Retribution began against German nationals in Poland. Out of five hundred schools, three hundred were closed. German cultural centres and associations were forbidden. Tension grew in the summer months, resulting in incidents, bloody clashes and gruesome torture of those German nationals. Under the motto “Harvest-festival of the Shining Knives”, very many who had lived in good neighbourly harmony, living and working alongside the Poles, were without reason suddenly arrested, transported away and/or murdered. Out of 2.1 million German residents, 70,000 fled to Germany, reporting their shocking experiences to the German Wochenschau, or newsreels.
Hitler’s speeches became harder and more merciless and with them the menace against the German population increased.

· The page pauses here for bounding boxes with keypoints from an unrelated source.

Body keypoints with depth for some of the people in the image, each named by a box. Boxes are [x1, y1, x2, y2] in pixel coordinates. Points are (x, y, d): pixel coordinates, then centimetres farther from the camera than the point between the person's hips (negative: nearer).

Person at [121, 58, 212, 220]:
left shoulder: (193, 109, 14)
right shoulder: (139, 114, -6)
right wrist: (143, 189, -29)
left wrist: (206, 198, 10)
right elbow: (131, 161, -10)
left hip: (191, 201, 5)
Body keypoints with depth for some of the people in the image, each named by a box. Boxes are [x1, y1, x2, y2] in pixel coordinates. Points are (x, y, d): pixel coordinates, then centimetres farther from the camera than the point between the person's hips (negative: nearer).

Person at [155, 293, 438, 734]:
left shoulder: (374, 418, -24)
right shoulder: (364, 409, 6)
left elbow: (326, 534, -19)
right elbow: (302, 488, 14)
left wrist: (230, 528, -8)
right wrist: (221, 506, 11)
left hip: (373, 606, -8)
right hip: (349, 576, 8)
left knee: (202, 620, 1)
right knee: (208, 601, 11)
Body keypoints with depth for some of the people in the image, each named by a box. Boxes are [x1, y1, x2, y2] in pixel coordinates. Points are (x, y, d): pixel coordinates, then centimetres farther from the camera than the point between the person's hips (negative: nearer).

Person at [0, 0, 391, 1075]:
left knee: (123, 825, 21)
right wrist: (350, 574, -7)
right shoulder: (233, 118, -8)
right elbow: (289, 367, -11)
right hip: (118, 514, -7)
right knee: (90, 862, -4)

Under the cloak of protection from the west, Poland became more pig-headed. At last, in August, came the shameful incident of Lufthansa’s civilian planes, on their way to East Prussia from Hela and Gdingen, being fired on by the Polish Air Force.

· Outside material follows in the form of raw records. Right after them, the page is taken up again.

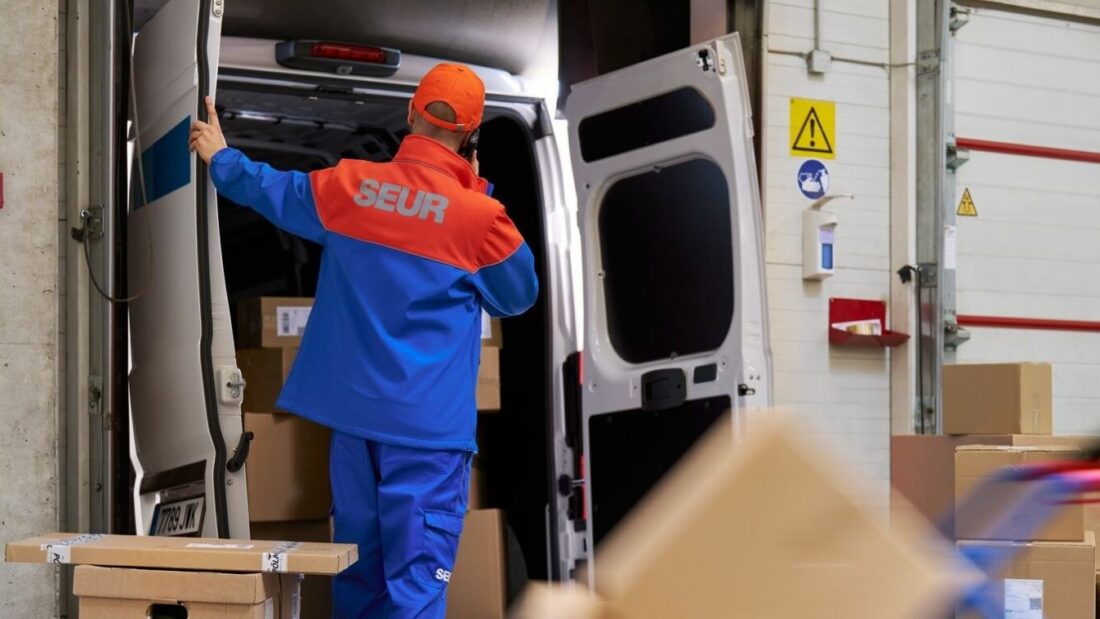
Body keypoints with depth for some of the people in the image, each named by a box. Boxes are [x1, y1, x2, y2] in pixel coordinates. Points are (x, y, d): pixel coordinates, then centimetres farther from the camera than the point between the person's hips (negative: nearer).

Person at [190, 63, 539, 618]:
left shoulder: (347, 185, 1)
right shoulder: (479, 216, -11)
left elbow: (271, 191, 20)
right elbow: (518, 295, 7)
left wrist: (220, 158, 41)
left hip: (352, 412, 5)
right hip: (427, 426, -5)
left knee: (358, 572, 18)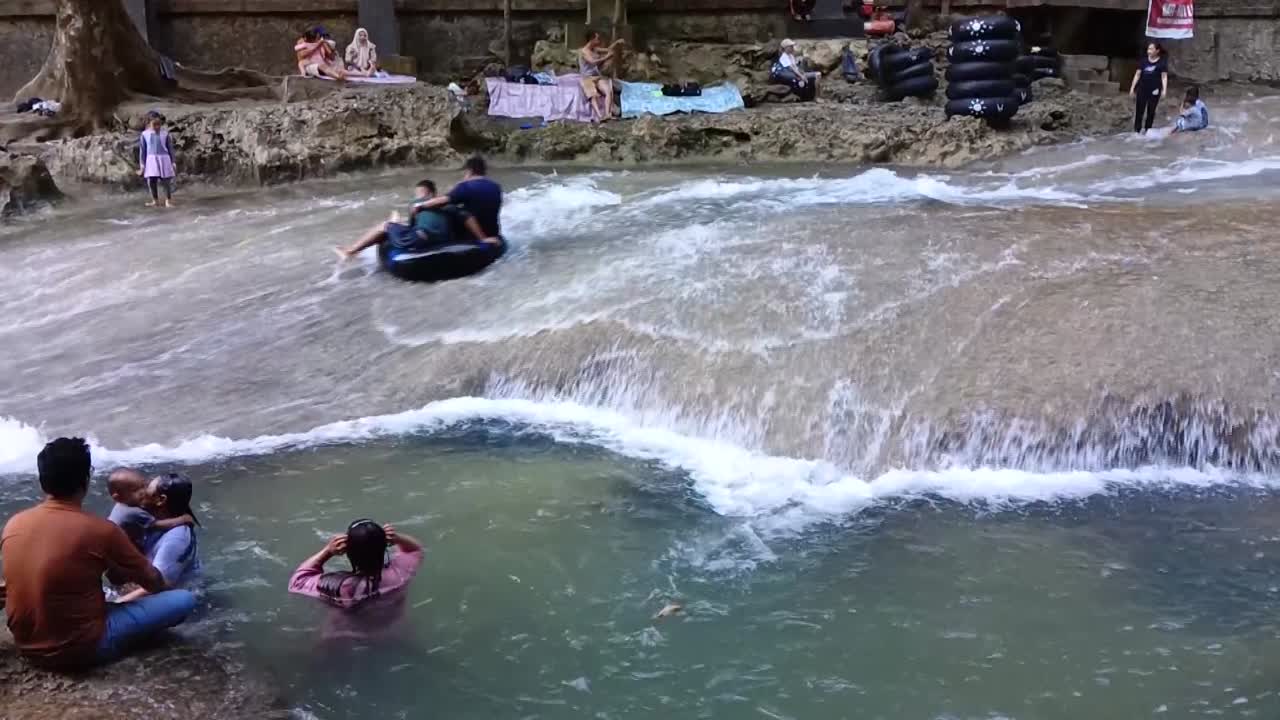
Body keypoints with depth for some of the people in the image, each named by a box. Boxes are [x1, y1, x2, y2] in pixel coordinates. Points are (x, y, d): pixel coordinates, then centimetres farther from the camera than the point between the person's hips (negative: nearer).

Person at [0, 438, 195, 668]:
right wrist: (166, 589, 23)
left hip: (28, 646, 7)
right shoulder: (100, 531, -19)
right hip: (81, 648, -7)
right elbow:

For weeks, French and British Military missions had talked with their Russian counterparts in Moscow about the situation for Germany becoming more than critical. Just as had happened twenty years before, Germany’s enemies were circling around her. In order to avoid this, Hitler endeavoured personally to coax goodwill from the Kremlin. They gave it. In August 1939, a State contract was drawn up with signatures from Stalin, and the ministers for foreign affairs, Molotov and Ribbentrop. The Red ‘Tsar’ drank to Hitler’s health.
Seldom was such a Treaty sealed with so many malicious resolutions as the pact between National Socialism and Communism. The unbelievable had happened and the generals of foreign affairs, who had criticised him fearing a two-front war, had to wonder at Hitler’s stroke of genius.
The Dutch watched this military leadership with many a worry about the explosive tension in Europe. Holland had reason to worry with its own army in such a desolate state, due to years of merciless saving, thus producing a grotesque situation. Dutch artillery had to use artillery dating from 1880, and the infantry had rifles which had been produced in 1895. The cavalry used carbines and sabres. Some hundred machine guns from the First World War had been left in south Limberg during the war by retreating German troops. Those then had to be restored. Many of those ‘antiques’ seldom worked properly, and mostly never. The machine guns, weighing a huge amount, were often just as dangerous for those using them as for the enemy.
Things were no better for their Air Force, the accent being on ‘air’ rather than on planes and weapons, which on paper, had the sum total of 130 aircraft, many obsolete. France in contrast, possessed nearly 1,000 fighters. A modernisation for their forces was decided upon, but as it turned out, far too late. Only a small percentage of the modernisation programme was achieved.